Work item:
Reproduce the records below word for word, starting at the line that contains "16 décembre 2017" and stopping after the line that contains "s en dat alle benodigde hulpmiddelen". Leave the pictures out of your answer.

Exercise material:
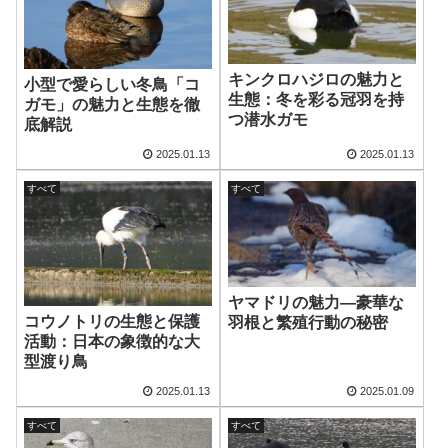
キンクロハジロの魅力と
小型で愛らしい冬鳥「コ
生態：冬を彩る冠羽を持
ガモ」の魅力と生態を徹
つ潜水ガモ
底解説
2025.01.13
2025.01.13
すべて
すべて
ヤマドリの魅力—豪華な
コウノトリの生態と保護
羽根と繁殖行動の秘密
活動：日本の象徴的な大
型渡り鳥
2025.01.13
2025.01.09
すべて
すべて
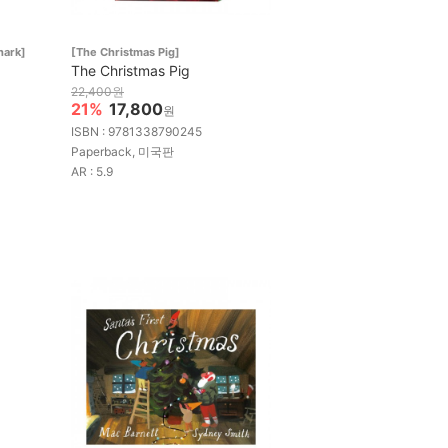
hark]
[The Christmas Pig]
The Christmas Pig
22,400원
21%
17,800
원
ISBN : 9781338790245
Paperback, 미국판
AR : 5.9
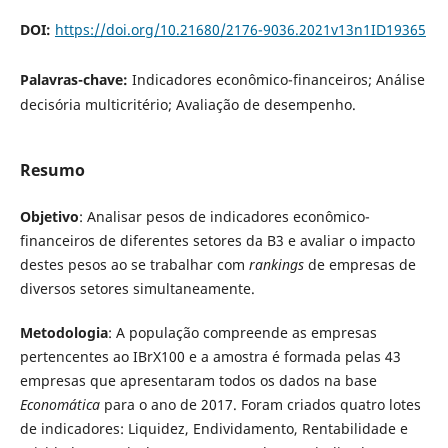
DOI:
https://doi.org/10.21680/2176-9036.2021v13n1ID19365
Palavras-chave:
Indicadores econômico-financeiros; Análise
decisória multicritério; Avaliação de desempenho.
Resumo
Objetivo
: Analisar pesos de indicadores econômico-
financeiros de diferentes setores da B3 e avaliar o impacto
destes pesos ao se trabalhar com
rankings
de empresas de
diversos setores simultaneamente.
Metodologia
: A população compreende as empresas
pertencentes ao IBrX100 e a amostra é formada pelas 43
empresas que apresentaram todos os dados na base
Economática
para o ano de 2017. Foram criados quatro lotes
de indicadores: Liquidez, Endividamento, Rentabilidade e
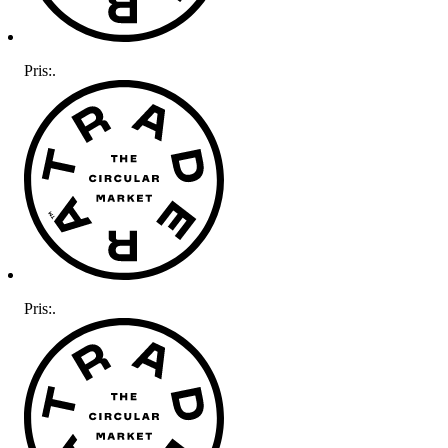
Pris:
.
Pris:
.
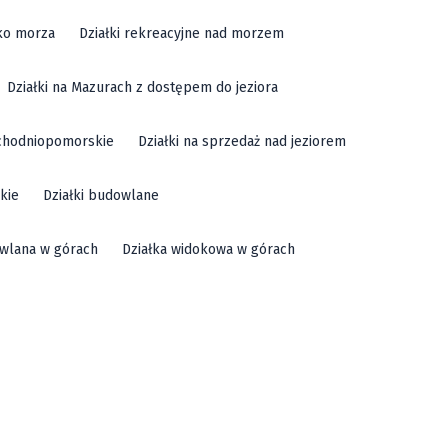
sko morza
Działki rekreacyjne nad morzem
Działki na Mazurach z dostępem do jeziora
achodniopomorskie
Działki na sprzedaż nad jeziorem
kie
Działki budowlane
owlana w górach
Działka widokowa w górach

...

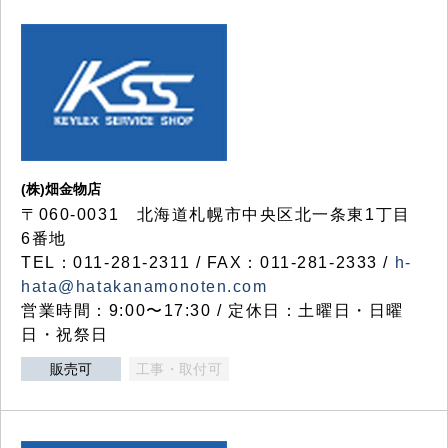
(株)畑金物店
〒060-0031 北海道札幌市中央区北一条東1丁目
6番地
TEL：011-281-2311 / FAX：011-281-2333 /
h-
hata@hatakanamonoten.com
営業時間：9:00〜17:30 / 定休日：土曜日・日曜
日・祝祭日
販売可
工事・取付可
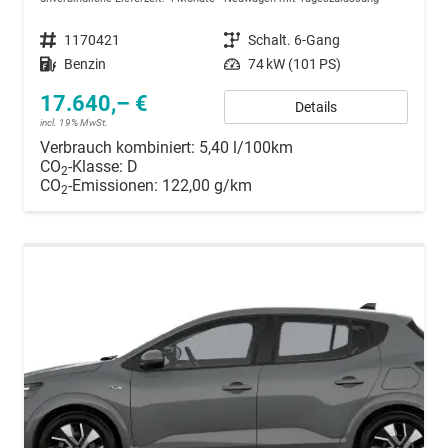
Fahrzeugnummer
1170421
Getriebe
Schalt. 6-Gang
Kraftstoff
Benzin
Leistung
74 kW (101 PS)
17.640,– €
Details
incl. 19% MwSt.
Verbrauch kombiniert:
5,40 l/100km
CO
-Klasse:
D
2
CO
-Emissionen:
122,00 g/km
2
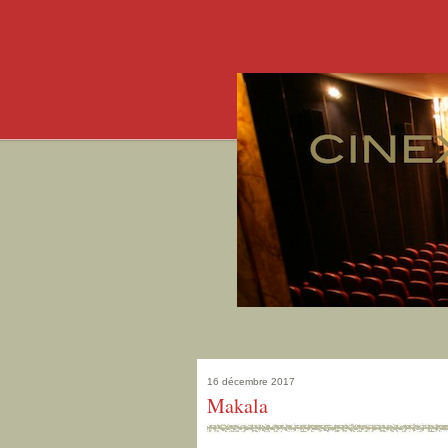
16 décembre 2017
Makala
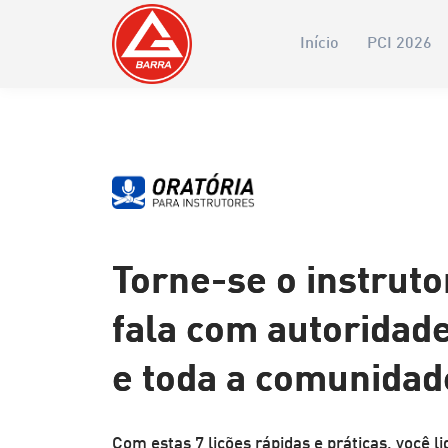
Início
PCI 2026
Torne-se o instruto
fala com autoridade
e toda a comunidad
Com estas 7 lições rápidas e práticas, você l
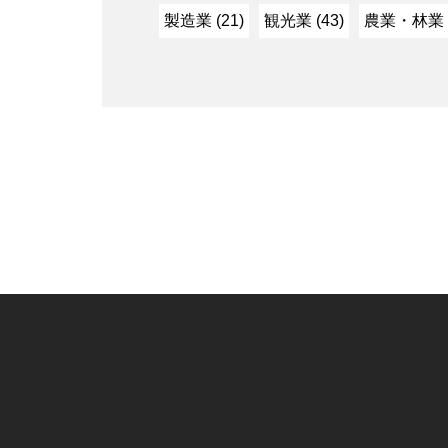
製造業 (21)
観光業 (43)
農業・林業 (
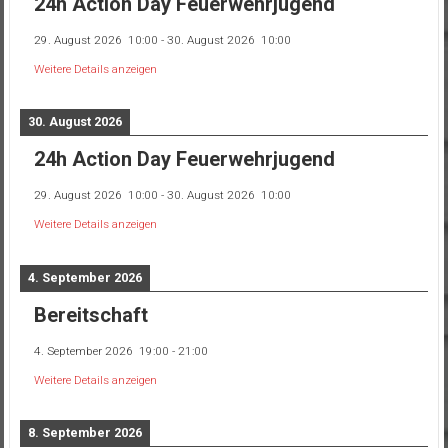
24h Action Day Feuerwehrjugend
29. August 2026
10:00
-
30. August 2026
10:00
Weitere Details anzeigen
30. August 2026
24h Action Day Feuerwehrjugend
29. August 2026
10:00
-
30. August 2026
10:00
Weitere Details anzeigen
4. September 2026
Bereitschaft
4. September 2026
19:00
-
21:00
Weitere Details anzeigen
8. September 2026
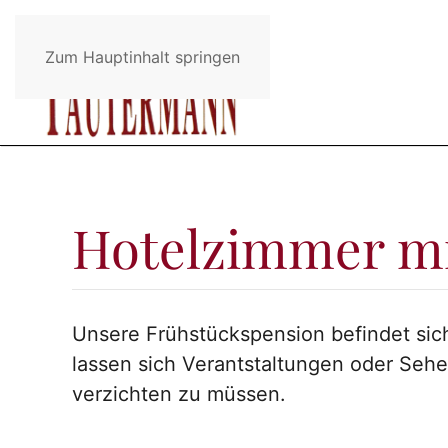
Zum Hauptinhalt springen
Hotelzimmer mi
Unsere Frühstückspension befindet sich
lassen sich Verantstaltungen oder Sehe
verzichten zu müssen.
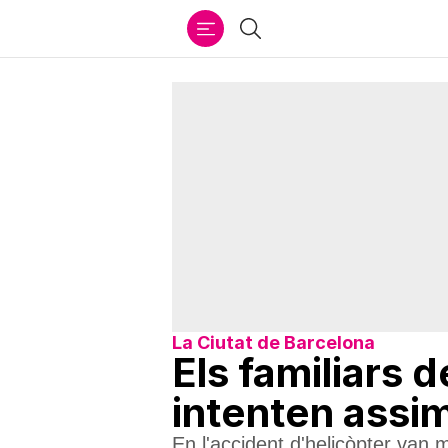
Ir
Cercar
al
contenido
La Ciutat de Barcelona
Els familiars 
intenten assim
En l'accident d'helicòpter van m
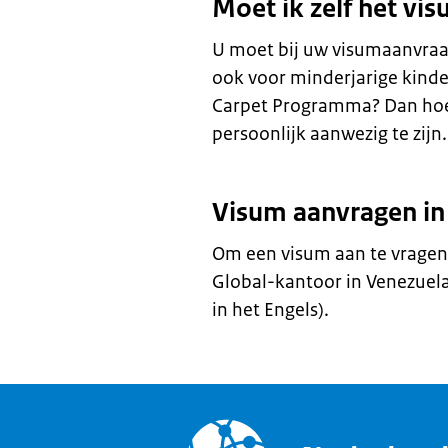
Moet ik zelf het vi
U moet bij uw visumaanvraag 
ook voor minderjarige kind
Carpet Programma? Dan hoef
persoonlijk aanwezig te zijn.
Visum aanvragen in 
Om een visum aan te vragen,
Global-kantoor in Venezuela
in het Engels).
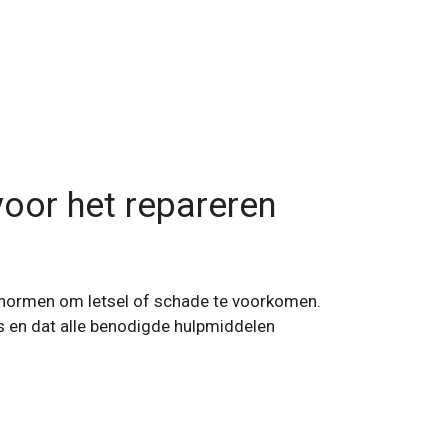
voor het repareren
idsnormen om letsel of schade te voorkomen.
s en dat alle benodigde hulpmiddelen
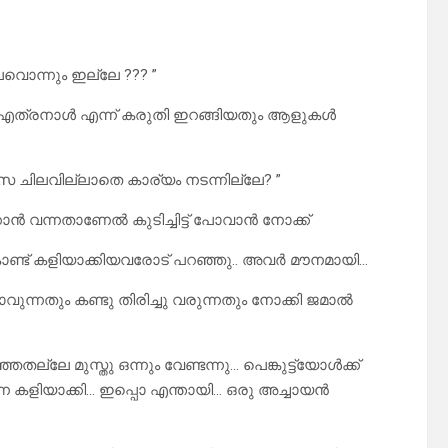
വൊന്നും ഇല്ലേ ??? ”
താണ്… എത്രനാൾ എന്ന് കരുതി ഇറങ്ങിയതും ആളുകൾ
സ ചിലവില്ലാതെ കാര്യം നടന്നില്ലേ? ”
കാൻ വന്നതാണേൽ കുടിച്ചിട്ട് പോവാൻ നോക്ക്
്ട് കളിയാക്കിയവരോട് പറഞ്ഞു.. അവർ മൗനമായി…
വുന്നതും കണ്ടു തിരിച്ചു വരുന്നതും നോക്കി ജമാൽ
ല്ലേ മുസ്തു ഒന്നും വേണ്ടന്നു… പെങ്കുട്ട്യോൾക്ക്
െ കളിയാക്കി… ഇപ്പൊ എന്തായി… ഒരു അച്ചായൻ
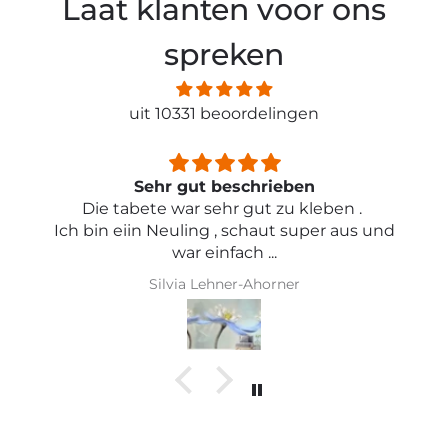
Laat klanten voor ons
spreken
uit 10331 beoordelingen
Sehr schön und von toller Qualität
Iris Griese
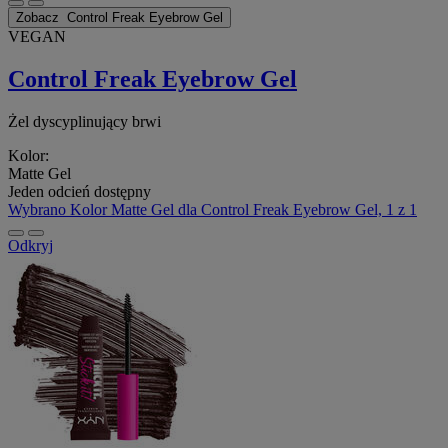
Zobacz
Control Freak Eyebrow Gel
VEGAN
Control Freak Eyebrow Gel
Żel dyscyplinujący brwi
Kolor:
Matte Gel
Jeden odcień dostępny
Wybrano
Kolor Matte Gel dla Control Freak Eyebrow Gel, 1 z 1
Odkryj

* * *

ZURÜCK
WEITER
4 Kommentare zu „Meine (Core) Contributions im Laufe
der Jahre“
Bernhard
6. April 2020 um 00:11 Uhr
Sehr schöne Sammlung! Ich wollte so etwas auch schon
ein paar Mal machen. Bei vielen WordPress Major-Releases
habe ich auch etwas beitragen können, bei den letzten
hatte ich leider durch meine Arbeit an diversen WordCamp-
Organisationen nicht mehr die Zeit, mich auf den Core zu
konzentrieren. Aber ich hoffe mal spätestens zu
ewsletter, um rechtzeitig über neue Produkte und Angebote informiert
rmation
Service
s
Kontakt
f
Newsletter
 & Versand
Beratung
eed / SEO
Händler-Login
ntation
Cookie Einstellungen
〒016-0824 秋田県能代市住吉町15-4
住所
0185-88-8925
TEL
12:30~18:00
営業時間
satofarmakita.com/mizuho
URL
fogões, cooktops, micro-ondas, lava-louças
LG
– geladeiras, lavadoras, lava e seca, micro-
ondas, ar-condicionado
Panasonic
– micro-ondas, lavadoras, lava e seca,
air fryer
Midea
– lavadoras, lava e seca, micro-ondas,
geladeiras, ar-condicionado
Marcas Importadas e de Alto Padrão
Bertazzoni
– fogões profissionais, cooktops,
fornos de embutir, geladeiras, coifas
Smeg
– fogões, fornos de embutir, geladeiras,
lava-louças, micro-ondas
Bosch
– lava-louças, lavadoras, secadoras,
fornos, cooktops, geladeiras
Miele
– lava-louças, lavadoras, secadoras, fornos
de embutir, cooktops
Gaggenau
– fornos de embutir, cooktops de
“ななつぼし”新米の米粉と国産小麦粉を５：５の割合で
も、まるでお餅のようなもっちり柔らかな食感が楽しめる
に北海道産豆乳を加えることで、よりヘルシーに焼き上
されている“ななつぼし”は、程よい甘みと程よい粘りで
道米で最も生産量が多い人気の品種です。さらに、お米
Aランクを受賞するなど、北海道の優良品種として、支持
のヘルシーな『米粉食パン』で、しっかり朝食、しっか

Task output:
16 décembre 2017
Makala
Início
PCI 2026
Torne-se o instruto
fala com autoridade
e toda a comunidad
Com estas 7 lições rápidas e práticas, você l
製造業 (21)
観光業 (43)
農業・林業 (
24h Action Day Feuerwehrjugend
29. August 2026
10:00
-
30. August 2026
10:00
Weitere Details anzeigen
30. August 2026
24h Action Day Feuerwehrjugend
29. August 2026
10:00
-
30. August 2026
10:00
Weitere Details anzeigen
4. September 2026
Bereitschaft
4. September 2026
19:00
-
21:00
Weitere Details anzeigen
8. September 2026
Zum Hauptinhalt springen
Hotelzimmer mi
Unsere Frühstückspension befindet sich
lassen sich Verantstaltungen oder Sehe
verzichten zu müssen.
Ir
Cercar
al
contenido
La Ciutat de Barcelona
Els familiars 
intenten assim
En l'accident d'helicòpter van m
Moet ik zelf het vi
U moet bij uw visumaanvraag 
ook voor minderjarige kind
Carpet Programma? Dan hoef
persoonlijk aanwezig te zijn.
Visum aanvragen in 
Om een visum aan te vragen,
Global-kantoor in Venezuela
in het Engels).
voor het repareren
idsnormen om letsel of schade te voorkomen.
s en dat alle benodigde hulpmiddelen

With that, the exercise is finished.